At parenting workshops we ask the question, “What is the goal of your discipline?” The answers we frequently hear could be summarized like this: “To make bad behavior stop and teach immediate obedience.”
Hebrews 12:11 gives us a different vision for discipline. We’re told that discipline can produce “a harvest of righteousness and peace for those who have been trained by it.”
Do you catch this? God’s discipline is not intended to have immediate results, and those results are not about right behavior but about God’s righteousness and peace.
Imagine how things might be different with your children if, every time you disciplined them, your goal was to guide them towards God’s righteousness and peace.

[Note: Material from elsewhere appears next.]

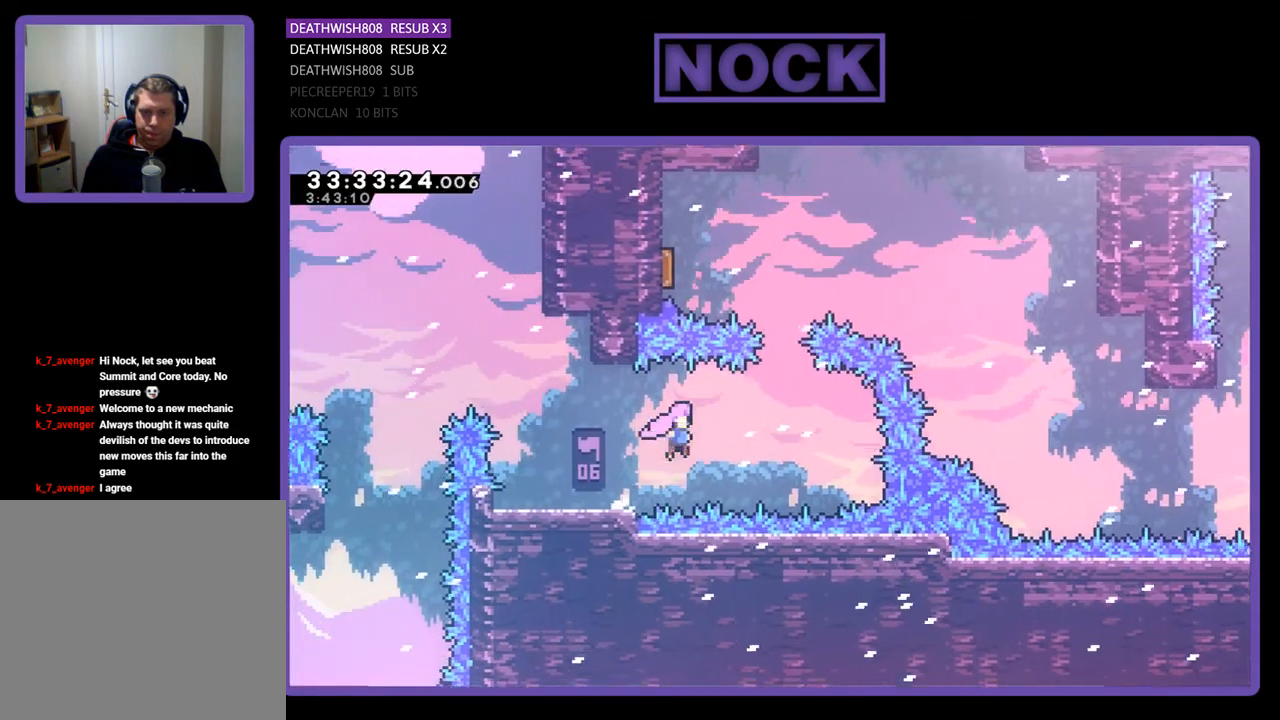
{"buttons": ["CIRCLE", "DPAD_UP"], "events": [[300, "CROSS", "up"], [367, "DPAD_UP", "down"], [400, "DPAD_RIGHT", "up"], [433, "CIRCLE", "down"]]}
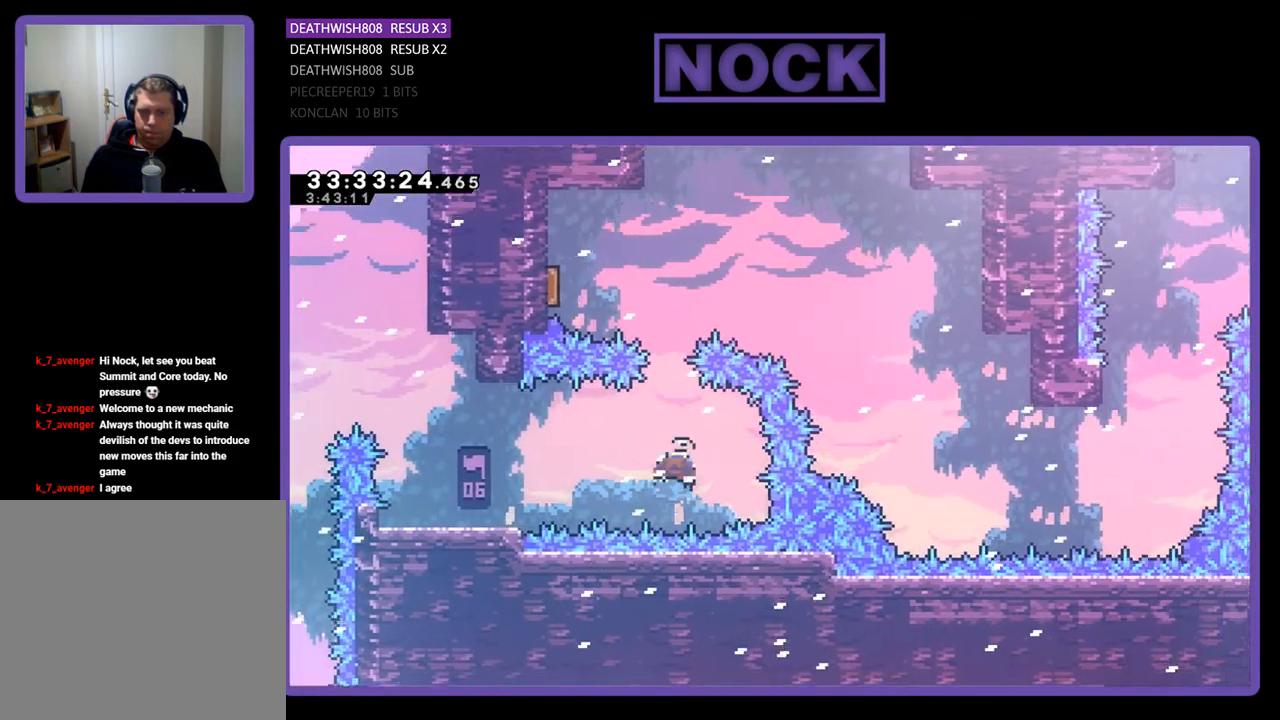
{"buttons": ["DPAD_UP", "DPAD_LEFT"], "events": [[100, "CIRCLE", "up"], [167, "CIRCLE", "down"], [200, "DPAD_LEFT", "down"], [333, "CIRCLE", "up"]]}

Here’s a practical illustration of how it might look when a parent has immediate behavioral correction in mind:
- “Johnny, that’s not OK. If you keep whining you’ll have to go to your room.”
- Or, “Hannah, I told you it’s time to clean up! If you don’t put those markers and paper away right now, you will lose them!”
We hear many parents disciplining or instructing their children this way. While this sort of intervention might help modify children’s behavior in the short run, it does not consider the bigger picture and misses the opportunity to paint an image of God’s purposes for the long run.
Here’s how it might unfold if parents have a vision for disciplining that helps children get a glimpse of God’s grace:
- “Johnny, you are amazingly persistent! And I’m glad you’re being honest with me about what you want. These are strengths that God is building in you. We can talk about it more when you can speak to me more respectfully. Do you want to settle down in your room, or are you ready now?”
- Or, in Hannah’s case: ”Hannah, you really love doing art, don’t you? I love that God gave you a desire to bless others with your art. But it’s important to be responsible with those art abilities. You can clean up your art supplies right now, or I can put them in a time out for a few days. Let me know what you decide when I come back in a couple minutes.”
In order to speak this way with sincerity it has to come from your heart. This means letting go of the conventional expectation that kids obey immediately. It means taking on the role of a coach rather than a drill sergeant. It also means not letting your kids off the hook when it seems too hard or overwhelming.
You have to believe that, along with the sin of misbehavior, your child is a gift, a miracle, created in God’s image to be in relationship with Christ and to “do the good works (he or she) was prepared in advance to do!”
It’s hard to remember this truth when our children misbehave. But if we can consistently address discipline with grace and wisdom, with a vision for their lives, their hearts are more inclined to repent and they are more likely to grow into a love for God’s righteousness and peace.
Our work as parents is not about learning the right “scripts” to address misbehavior. It is about relentlessly nurturing a vision for God’s purposes in our children and believing that even when our kids misbehave we have opportunities to point them to God. This sort of parenting leads to a harvest of righteousness and peace in our kids.